RIM Exec on Mobile Malware and The Future of BlackBerry Security
At RIM's WES 2010 show, BlackBerry Security VP Scott Totzke talks mobile malware, why the BlackBerry platform is best suited to combat it and the smartphone security threat that keeps him up at night.
Tue, April 27, 2010
CIO — Scott Totzke knows mobile security.
Currently VP of BlackBerry security at Research In Motion (RIM) (RIM) and a RIM staffer for as long as the company has made smartphones, Totzke remembers when the BlackBerry Enterprise Server (BES), RIM's main BlackBerry infrastructure component for corporations, had less than 50 IT policies for BlackBerry administrators to secure their organizations' smartphone deployments.
Now with more than 500 security-related IT policies, BES is RIM's flagship enterprise product.

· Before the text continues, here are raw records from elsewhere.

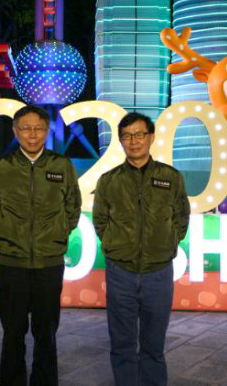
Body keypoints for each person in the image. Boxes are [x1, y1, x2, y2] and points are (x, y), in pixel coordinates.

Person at [0, 104, 81, 386]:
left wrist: (56, 233)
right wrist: (6, 231)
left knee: (46, 333)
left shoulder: (62, 166)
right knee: (12, 332)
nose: (32, 134)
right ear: (15, 132)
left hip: (49, 262)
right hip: (11, 262)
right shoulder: (2, 167)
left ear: (47, 130)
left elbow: (72, 207)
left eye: (38, 128)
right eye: (26, 129)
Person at [93, 112, 190, 386]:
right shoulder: (109, 180)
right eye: (127, 136)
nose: (133, 141)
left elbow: (181, 216)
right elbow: (100, 220)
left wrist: (167, 243)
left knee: (154, 344)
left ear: (151, 137)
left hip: (158, 272)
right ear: (120, 141)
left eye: (139, 134)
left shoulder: (170, 177)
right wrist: (114, 245)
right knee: (122, 342)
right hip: (120, 271)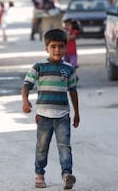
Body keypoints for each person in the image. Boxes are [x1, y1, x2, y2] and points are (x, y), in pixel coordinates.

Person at [21, 29, 80, 189]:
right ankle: (39, 174)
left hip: (63, 116)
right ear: (46, 47)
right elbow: (27, 84)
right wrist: (25, 101)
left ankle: (67, 175)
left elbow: (73, 91)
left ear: (66, 47)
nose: (57, 50)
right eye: (53, 46)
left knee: (65, 146)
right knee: (42, 147)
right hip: (43, 116)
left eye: (61, 46)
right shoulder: (39, 67)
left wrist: (76, 113)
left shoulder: (69, 69)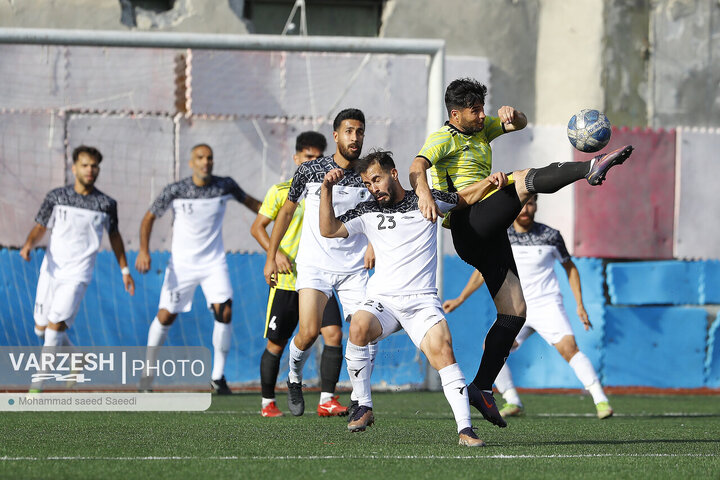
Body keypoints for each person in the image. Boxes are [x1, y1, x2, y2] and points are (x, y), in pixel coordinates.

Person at [410, 77, 632, 428]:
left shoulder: (482, 129)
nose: (482, 115)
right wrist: (423, 192)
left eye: (483, 108)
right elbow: (417, 166)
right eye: (475, 110)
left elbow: (519, 123)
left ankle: (482, 387)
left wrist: (516, 115)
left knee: (514, 313)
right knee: (523, 179)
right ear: (455, 114)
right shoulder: (443, 138)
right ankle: (589, 168)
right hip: (468, 224)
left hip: (490, 233)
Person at [319, 150, 504, 446]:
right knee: (357, 326)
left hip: (422, 303)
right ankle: (363, 405)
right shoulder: (366, 211)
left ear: (393, 174)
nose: (373, 188)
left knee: (443, 349)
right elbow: (328, 230)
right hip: (384, 301)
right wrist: (326, 190)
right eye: (367, 183)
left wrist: (491, 183)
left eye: (376, 179)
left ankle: (466, 430)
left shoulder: (426, 200)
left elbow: (465, 197)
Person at [443, 195, 613, 419]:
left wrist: (580, 305)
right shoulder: (500, 236)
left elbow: (570, 269)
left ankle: (601, 400)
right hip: (514, 307)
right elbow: (482, 272)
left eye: (530, 203)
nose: (525, 208)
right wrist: (460, 298)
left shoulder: (551, 235)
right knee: (491, 347)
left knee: (570, 349)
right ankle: (512, 400)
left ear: (536, 205)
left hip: (547, 305)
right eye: (521, 204)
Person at [263, 109, 375, 417]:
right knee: (309, 333)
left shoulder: (368, 172)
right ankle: (294, 376)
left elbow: (379, 214)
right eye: (349, 131)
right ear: (336, 136)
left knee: (365, 331)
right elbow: (285, 213)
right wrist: (272, 256)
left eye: (360, 132)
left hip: (354, 269)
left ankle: (360, 399)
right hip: (314, 266)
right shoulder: (311, 170)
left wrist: (373, 246)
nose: (355, 137)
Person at [135, 144, 261, 394]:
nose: (206, 162)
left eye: (209, 158)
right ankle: (146, 376)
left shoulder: (225, 185)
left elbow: (254, 204)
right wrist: (143, 250)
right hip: (181, 265)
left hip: (214, 263)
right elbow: (149, 217)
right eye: (200, 158)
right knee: (166, 314)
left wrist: (283, 209)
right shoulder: (176, 190)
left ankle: (218, 377)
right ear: (191, 163)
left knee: (224, 311)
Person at [251, 131, 348, 418]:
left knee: (333, 333)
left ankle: (327, 399)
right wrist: (275, 253)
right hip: (287, 280)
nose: (314, 161)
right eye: (308, 156)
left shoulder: (331, 189)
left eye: (319, 157)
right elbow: (258, 227)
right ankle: (268, 402)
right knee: (277, 343)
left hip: (320, 277)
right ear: (297, 159)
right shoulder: (282, 191)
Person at [20, 145, 135, 350]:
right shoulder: (56, 197)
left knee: (55, 325)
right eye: (85, 165)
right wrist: (29, 244)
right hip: (51, 271)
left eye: (94, 166)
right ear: (74, 168)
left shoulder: (106, 204)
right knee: (41, 328)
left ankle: (39, 381)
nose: (90, 170)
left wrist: (125, 271)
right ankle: (76, 356)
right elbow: (40, 227)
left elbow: (115, 236)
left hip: (78, 274)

And the evolution of BES is a fitting metaphor for the growth of the BlackBerry platform in general; with more and more organizations employing BES and BlackBerry smartphones in a wide variety of settings, RIM's security offerings needed to morph along with those organizations' individual needs. And they're still changing.
During his time with RIM, Totzke has also attended every one of the company's Wireless Enterprise Symposium (WES) events, which started off as small niche, tech conferences but turned into what are now some of the largest enterprise-smartphone-related gatherings in the world.

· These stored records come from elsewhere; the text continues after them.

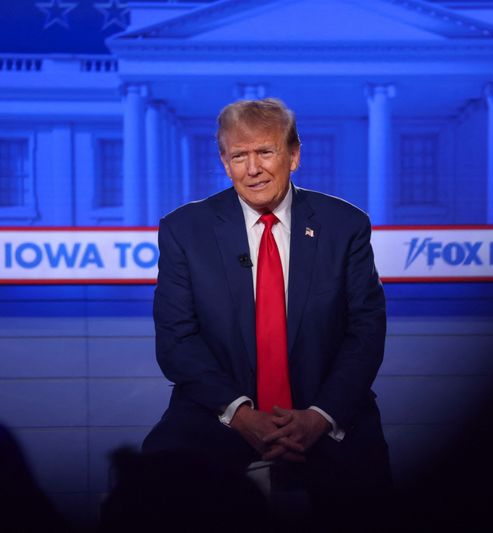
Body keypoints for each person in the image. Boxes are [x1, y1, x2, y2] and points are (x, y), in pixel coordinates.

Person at [142, 98, 391, 521]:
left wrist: (319, 416)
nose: (252, 168)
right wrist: (240, 414)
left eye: (265, 152)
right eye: (239, 155)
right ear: (224, 162)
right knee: (153, 484)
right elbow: (176, 341)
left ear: (293, 155)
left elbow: (365, 334)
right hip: (219, 411)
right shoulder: (185, 230)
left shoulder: (344, 226)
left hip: (323, 408)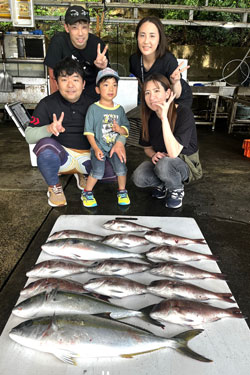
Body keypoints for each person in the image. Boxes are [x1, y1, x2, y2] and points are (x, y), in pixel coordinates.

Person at [25, 57, 126, 208]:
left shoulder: (95, 104)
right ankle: (54, 187)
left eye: (75, 79)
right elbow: (29, 136)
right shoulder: (47, 104)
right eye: (64, 80)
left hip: (89, 155)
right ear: (57, 83)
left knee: (113, 173)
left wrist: (119, 142)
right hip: (62, 157)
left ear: (84, 84)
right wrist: (49, 128)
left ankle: (81, 172)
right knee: (45, 147)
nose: (70, 85)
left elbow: (118, 129)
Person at [132, 73, 202, 209]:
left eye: (157, 91)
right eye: (147, 93)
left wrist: (164, 118)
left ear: (168, 93)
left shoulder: (184, 113)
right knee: (139, 176)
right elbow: (147, 147)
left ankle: (176, 189)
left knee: (164, 164)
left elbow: (173, 153)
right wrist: (153, 154)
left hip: (186, 165)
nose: (152, 97)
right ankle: (163, 185)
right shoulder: (149, 118)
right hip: (163, 163)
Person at [82, 67, 130, 208]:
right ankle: (87, 192)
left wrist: (119, 129)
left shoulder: (119, 109)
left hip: (115, 147)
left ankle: (122, 191)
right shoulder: (93, 109)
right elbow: (89, 132)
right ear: (97, 89)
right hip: (99, 147)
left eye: (114, 85)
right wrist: (95, 148)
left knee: (121, 168)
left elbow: (126, 129)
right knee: (97, 171)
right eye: (106, 85)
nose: (111, 89)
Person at [44, 5, 109, 100]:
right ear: (67, 28)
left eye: (84, 27)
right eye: (75, 28)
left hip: (91, 98)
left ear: (89, 27)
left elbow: (107, 81)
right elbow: (53, 78)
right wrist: (55, 105)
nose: (80, 33)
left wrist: (102, 68)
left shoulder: (98, 45)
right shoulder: (58, 42)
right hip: (67, 96)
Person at [129, 16, 192, 108]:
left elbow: (177, 94)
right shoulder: (134, 60)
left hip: (177, 99)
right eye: (142, 35)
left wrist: (175, 82)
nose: (146, 41)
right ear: (137, 37)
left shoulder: (168, 60)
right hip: (154, 99)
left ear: (159, 39)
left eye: (152, 36)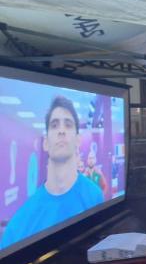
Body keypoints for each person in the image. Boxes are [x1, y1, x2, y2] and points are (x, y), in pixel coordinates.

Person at [1, 96, 103, 248]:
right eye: (54, 125)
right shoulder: (19, 224)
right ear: (46, 143)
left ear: (78, 140)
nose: (61, 131)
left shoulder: (94, 196)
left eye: (68, 125)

Now in its ninth year, WES is where RIM unveils its latest and greatest. It's also where thousands of BlackBerry enthusiasts, consumers and business-users alike, gather to share knowledge, network and break bread.

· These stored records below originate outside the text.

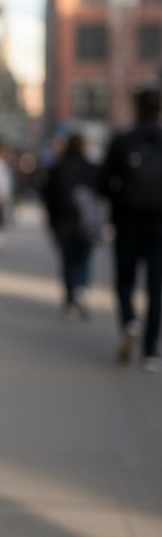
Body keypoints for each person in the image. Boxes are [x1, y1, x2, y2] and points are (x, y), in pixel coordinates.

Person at [99, 85, 162, 371]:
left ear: (136, 108)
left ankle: (129, 322)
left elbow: (103, 183)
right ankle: (150, 352)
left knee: (125, 282)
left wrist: (120, 199)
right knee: (155, 288)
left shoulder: (123, 141)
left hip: (126, 224)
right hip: (159, 226)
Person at [41, 131, 101, 319]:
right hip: (85, 223)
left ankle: (70, 299)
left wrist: (52, 224)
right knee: (83, 259)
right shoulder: (91, 168)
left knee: (68, 262)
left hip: (64, 223)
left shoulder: (58, 168)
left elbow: (49, 199)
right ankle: (80, 291)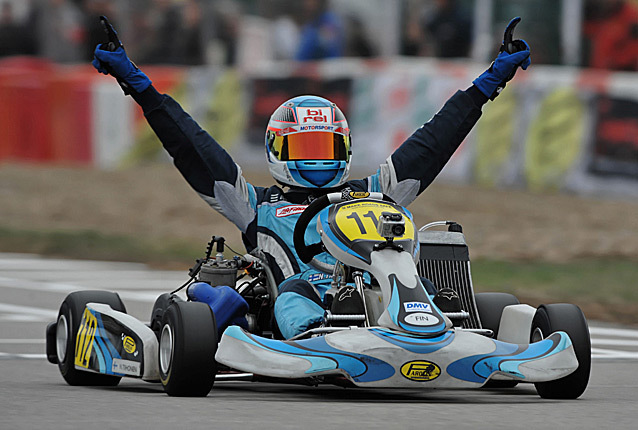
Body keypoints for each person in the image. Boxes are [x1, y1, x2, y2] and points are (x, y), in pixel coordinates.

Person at [91, 20, 531, 339]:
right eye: (306, 149)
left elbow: (433, 142)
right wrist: (136, 82)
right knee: (292, 294)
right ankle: (315, 339)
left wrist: (491, 81)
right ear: (280, 152)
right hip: (305, 308)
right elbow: (192, 146)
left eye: (326, 150)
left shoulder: (374, 192)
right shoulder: (255, 205)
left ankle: (444, 329)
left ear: (344, 151)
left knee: (433, 286)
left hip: (377, 294)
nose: (318, 161)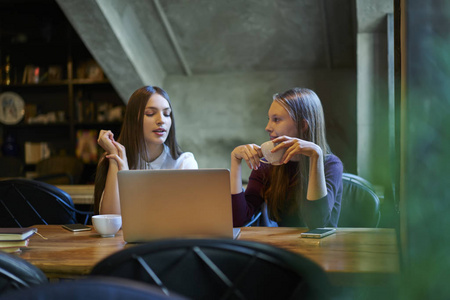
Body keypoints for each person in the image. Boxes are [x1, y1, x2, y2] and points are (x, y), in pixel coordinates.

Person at [230, 87, 343, 228]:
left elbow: (317, 225)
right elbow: (238, 220)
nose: (267, 127)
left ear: (302, 125)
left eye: (276, 120)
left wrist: (316, 158)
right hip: (283, 246)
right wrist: (235, 161)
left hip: (323, 248)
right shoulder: (267, 165)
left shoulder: (331, 165)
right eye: (269, 119)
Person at [94, 86, 198, 214]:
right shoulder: (115, 159)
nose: (161, 120)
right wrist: (116, 158)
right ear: (133, 120)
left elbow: (189, 217)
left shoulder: (184, 163)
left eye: (166, 114)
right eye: (150, 113)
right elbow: (110, 220)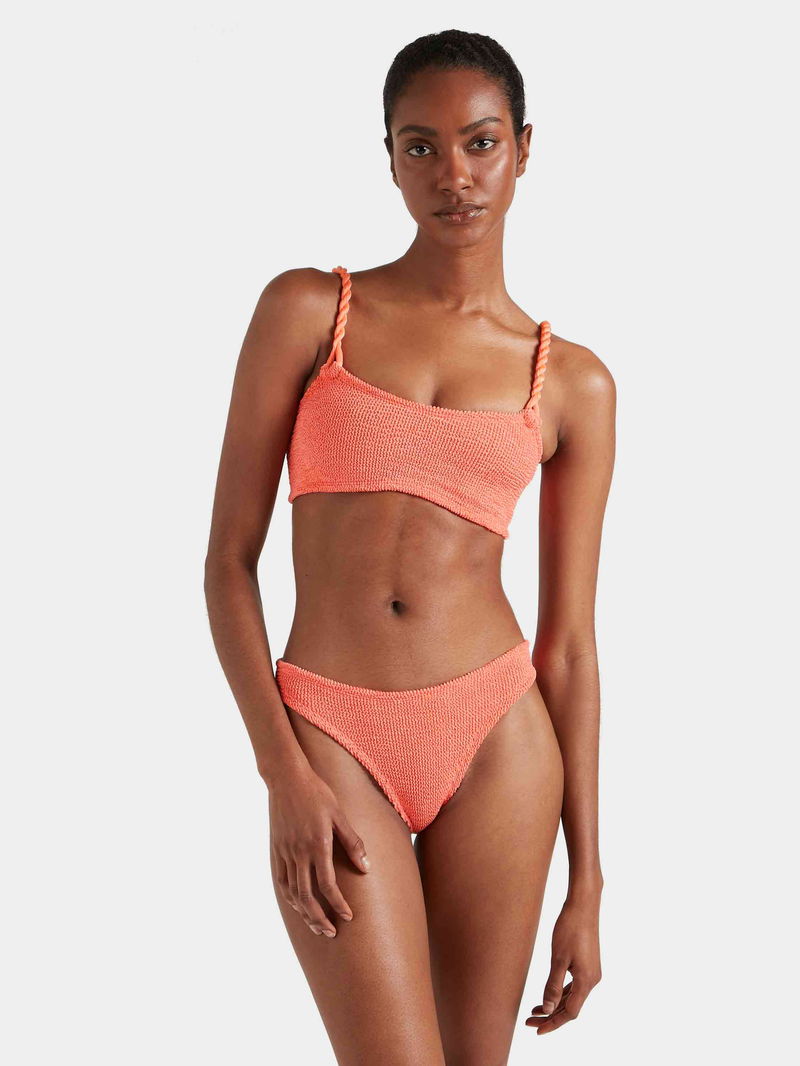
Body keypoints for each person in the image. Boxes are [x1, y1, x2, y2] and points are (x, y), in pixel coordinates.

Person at [204, 28, 615, 1065]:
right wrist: (282, 774)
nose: (453, 174)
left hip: (497, 738)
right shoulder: (311, 311)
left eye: (479, 142)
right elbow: (227, 563)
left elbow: (568, 646)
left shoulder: (571, 382)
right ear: (387, 159)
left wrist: (588, 881)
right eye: (419, 146)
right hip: (331, 733)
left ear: (523, 149)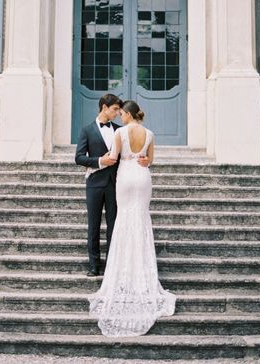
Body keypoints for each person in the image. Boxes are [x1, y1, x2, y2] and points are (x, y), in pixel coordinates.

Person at [88, 100, 176, 336]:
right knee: (141, 220)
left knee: (124, 219)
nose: (121, 117)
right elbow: (151, 160)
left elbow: (113, 158)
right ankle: (143, 272)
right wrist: (143, 160)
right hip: (143, 176)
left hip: (126, 177)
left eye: (122, 113)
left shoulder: (120, 132)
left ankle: (123, 272)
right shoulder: (149, 133)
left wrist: (94, 164)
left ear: (127, 114)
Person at [75, 93, 123, 277]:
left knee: (113, 225)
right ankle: (94, 265)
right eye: (115, 109)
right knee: (93, 225)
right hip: (95, 183)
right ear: (104, 107)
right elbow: (79, 158)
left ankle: (111, 265)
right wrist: (100, 161)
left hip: (114, 184)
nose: (118, 113)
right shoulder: (87, 130)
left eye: (119, 110)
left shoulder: (119, 130)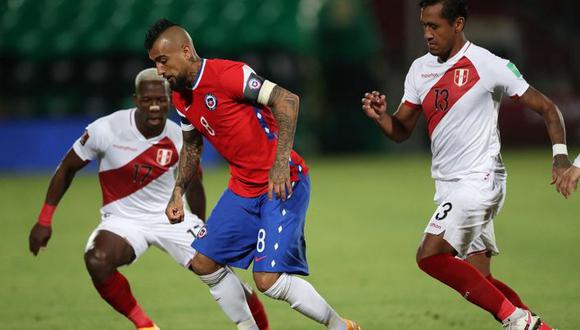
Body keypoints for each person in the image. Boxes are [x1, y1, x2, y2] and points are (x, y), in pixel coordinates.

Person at [361, 1, 570, 329]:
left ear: (458, 24)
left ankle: (517, 320)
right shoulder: (420, 69)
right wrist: (381, 118)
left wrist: (560, 158)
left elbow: (547, 108)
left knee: (428, 256)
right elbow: (401, 130)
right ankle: (536, 327)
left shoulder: (488, 64)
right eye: (423, 27)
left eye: (435, 27)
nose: (427, 34)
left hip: (479, 179)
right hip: (448, 186)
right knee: (480, 278)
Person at [144, 19, 360, 330]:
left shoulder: (230, 74)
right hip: (243, 188)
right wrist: (177, 191)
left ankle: (341, 327)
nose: (160, 71)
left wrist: (281, 162)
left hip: (283, 182)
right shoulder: (181, 96)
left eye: (163, 61)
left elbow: (288, 101)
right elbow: (192, 145)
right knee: (203, 263)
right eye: (155, 64)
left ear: (186, 51)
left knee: (267, 279)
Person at [28, 68, 269, 330]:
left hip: (171, 218)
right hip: (123, 218)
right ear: (136, 99)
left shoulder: (180, 136)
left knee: (218, 271)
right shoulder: (105, 129)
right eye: (147, 100)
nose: (154, 107)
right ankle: (145, 326)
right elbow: (66, 168)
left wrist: (202, 228)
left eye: (161, 100)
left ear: (169, 98)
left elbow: (195, 185)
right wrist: (44, 220)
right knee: (97, 260)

I'm on the scene in Orlando for WES 2010 this week, and I was fortunate enough to have a sit-down with Totzke yesterday, during which we chatted about the current state mobile malware and the future of BlackBerry smartphones.
RIM's mobile platform is the most secure enterprise mobility option, Totzke says, because every product or service the company develops is built from the ground up with security in mind.
"Security is always a consideration from the start," he says, whereas Apple and other handset and/or mobile software makers may be adding security-related features to make products more enterprise friendly.
Totzke also cites the fact that BlackBerrys are mostly secure "right out of the box." Users don't need to install any third-party antivirus or other security software. And corporate users on a BES are immediately protected by their organizations' specific security settings.
"There's no one-size-fits-all in mobile security," Totzke says. So RIM offers its customers granular options via BES, so they can customize BlackBerry security to their own needs.
Whether it's the BlackBerry hardware, a device OS or the corporate management software, security is built-in, and this end-to-end approach gives RIM an advantage over competitors, according to Totzke.